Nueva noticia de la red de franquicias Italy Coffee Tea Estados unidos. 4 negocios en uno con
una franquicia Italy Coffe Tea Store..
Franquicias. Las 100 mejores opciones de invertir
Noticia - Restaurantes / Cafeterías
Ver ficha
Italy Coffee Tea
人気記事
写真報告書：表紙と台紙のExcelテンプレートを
★ ★ ★ ★ ★
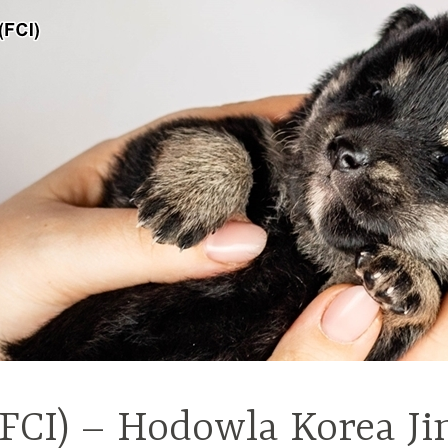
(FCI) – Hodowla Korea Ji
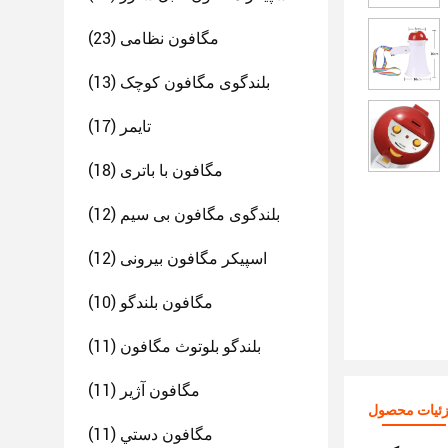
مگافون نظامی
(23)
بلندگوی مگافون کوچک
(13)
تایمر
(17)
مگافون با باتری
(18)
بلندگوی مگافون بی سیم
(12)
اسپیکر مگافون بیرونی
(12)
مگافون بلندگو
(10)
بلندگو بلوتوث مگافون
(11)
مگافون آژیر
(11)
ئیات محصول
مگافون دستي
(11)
★ ★ ★ ★ ★
_How to complete this task_
Please extract verbatim the lines of data from the line with "Nueva noticia de" up to and including the line with "写真報告書：表紙と台紙のExcelテンプレートを".

_Answer for the task_
Nueva noticia de la red de franquicias Italy Coffee Tea Estados unidos. 4 negocios en uno con
una franquicia Italy Coffe Tea Store..
Franquicias. Las 100 mejores opciones de invertir
Noticia - Restaurantes / Cafeterías
Ver ficha
Italy Coffee Tea
人気記事
写真報告書：表紙と台紙のExcelテンプレートを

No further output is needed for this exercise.